For most teams, the best response is not panic. It is planning. Here is a practical transition checklist.

  1. Audit how your team actually uses Copilot. If usage is mostly completions, the billing impact may be modest. If your engineers rely heavily on chat, code review, CLI, and cloud agents, usage will matter more.
  2. Decide which plan fits your usage pattern. Teams that need pooled usage and admin controls should compare Business and Enterprise. Smaller buyers can start with the options on our pricing page.
  3. Set budgets before you need them. AI Credits map directly to dollars, which makes budget controls more understandable. A zero-dollar additional usage policy creates a hard cap; a defined overage budget gives flexibility.
  4. Update developer tooling. GitHub recommends current IDE, extension, and CLI versions so usage dashboards, pricing displays, and alerts reflect the new terminology correctly.
  5. Educate developers on cost-heavy workflows. A short chat prompt is different from a long-running agent session against a huge codebase. Teams should know which workflows are “cheap” and which ones are “premium” in practical terms.
  6. Monitor the first billing cycle closely. The first month will tell you whether your assumptions were correct. Watch which models and features drive the most usage.
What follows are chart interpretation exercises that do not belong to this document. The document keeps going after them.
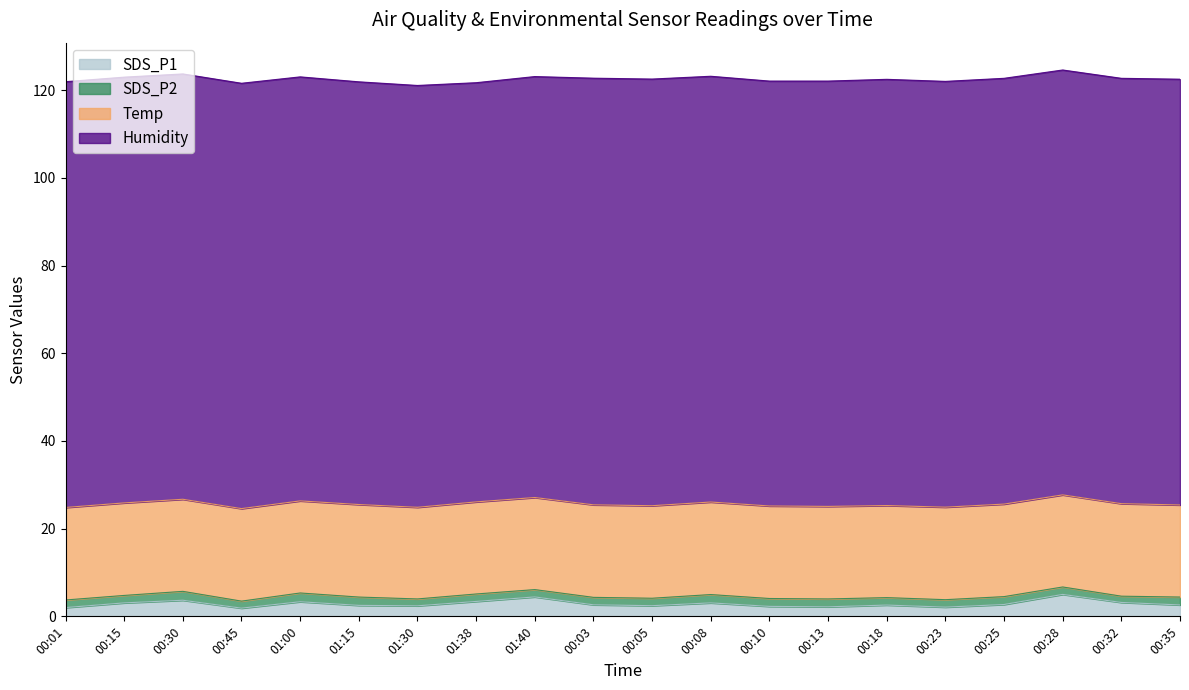

Between 00:01 and 01:30, which series saw the biggest shift?

Humidity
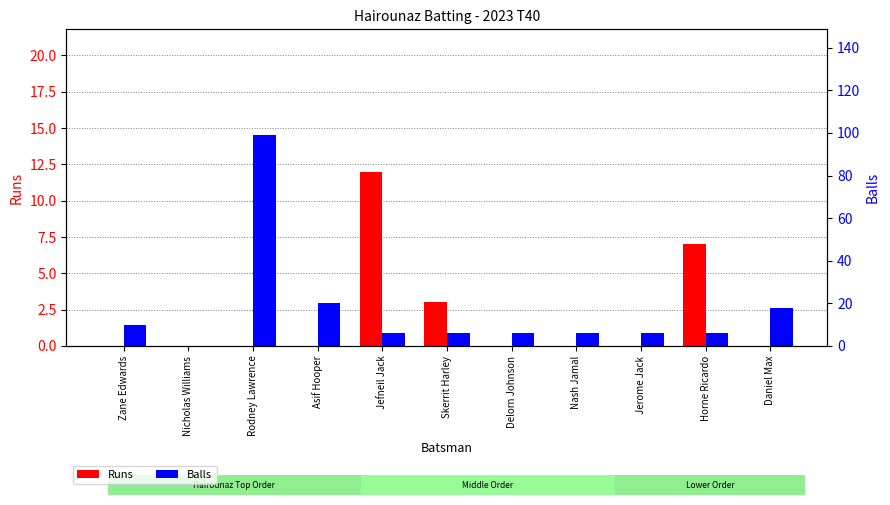

What are all the series names shown in the legend?

Runs, Balls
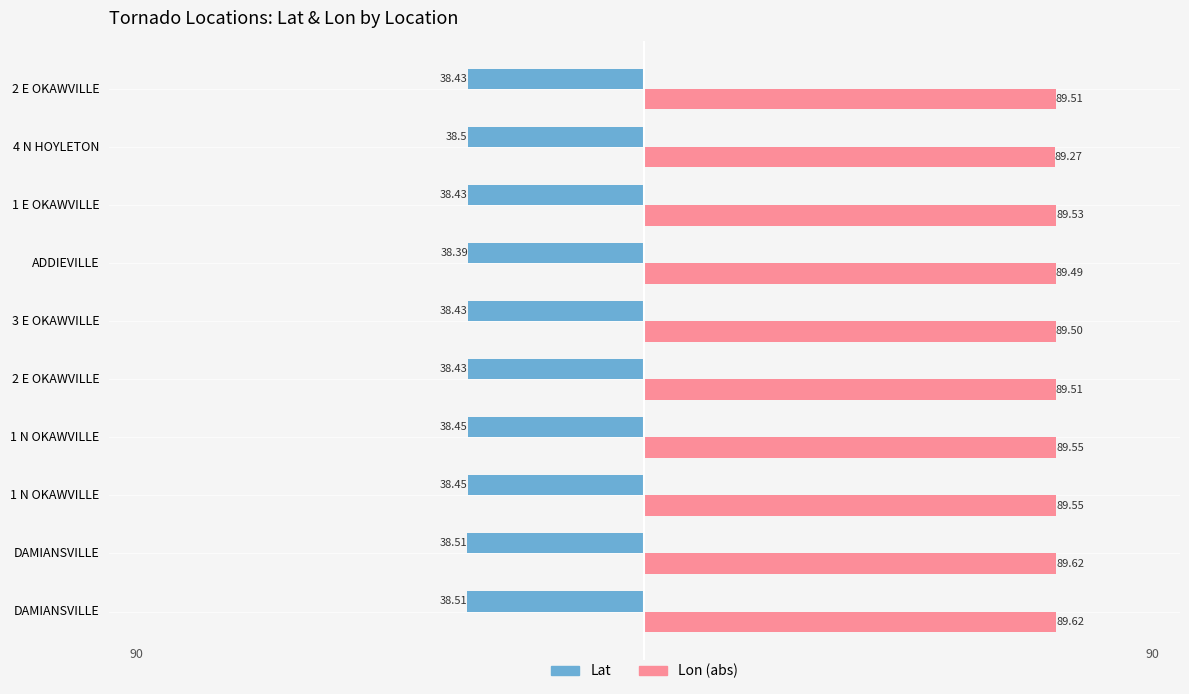

How many Lon (abs) values are between 89 and 90?

10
If you want help choosing a plan or understanding what this means for procurement, budgeting, or pooled seats, contact our team. Because we focus on official Copilot licensing, we can help translate the raw billing model into a cleaner buying decision.

Bottom Line

GitHub Copilot usage-based billing is not just a new name for the old system. It is a structural change from prompt counting to compute-aware pricing. The old request-based model used premium request units and multipliers. The new model uses AI Credits, token measurement, pooled usage for business plans, and direct budget controls.
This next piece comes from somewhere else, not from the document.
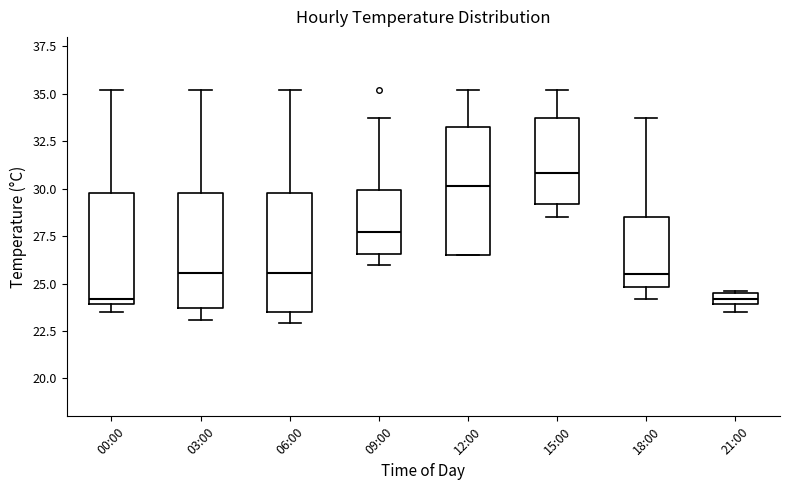

Where is the lower edge of the box for 12:00 on the y-axis? The values are not printed on the chart, so give them approximately, as read against the axis.

26.5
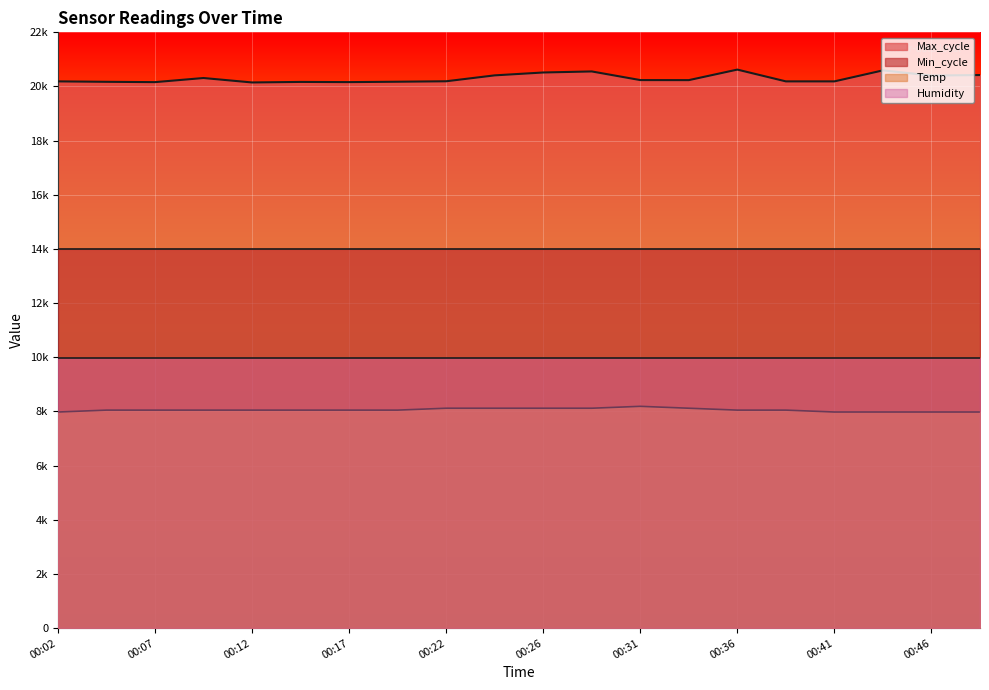

Where is Temp nearest to the value 8085?

00:04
For developers, the day-to-day experience is still familiar: code completions remain unlimited on paid plans, and advanced AI workflows remain available. For admins and buyers, the difference is better visibility into cost, more realistic charging for agentic usage, and clearer budget management across teams.

If your organization is planning a rollout, expansion, or renewal, now is the right time to compare seat types, estimate credit usage, and map the new billing model to your internal budget process. Start with our pricing overview, review the differences between Business and Enterprise, and reach out through contact if you want help structuring the right plan.

Frequently Asked Questions

Common questions about GitHub Copilot usage-based billing.

GitHub replaced premium request-based billing with usage-based billing. Instead of counting Premium Request Units and applying model multipliers, Copilot now measures token usage and converts it into AI Credits, where one credit equals one cent in USD.

One GitHub AI Credit equals $0.01 USD. That means a $10 additional usage budget covers 1,000 AI Credits, which makes cost controls much easier to understand than the older request and multiplier system.

No. On paid plans, standard code completions and Next Edit Suggestions are not billed in AI Credits and remain unlimited. The metered part of Copilot applies to more compute-intensive AI features like chat, code review, CLI, Spaces, and agent workflows.

Only certain existing annual Copilot Pro and Copilot Pro+ subscribers can remain on the legacy premium request-based model, and only until their current annual term ends. After that, they need to move onto the newer usage-based structure.

Yes. On Copilot Business and Copilot Enterprise, included AI Credits are pooled at the organization or enterprise billing level. That allows heavy users to draw more from the shared allowance while lighter users help balance total consumption.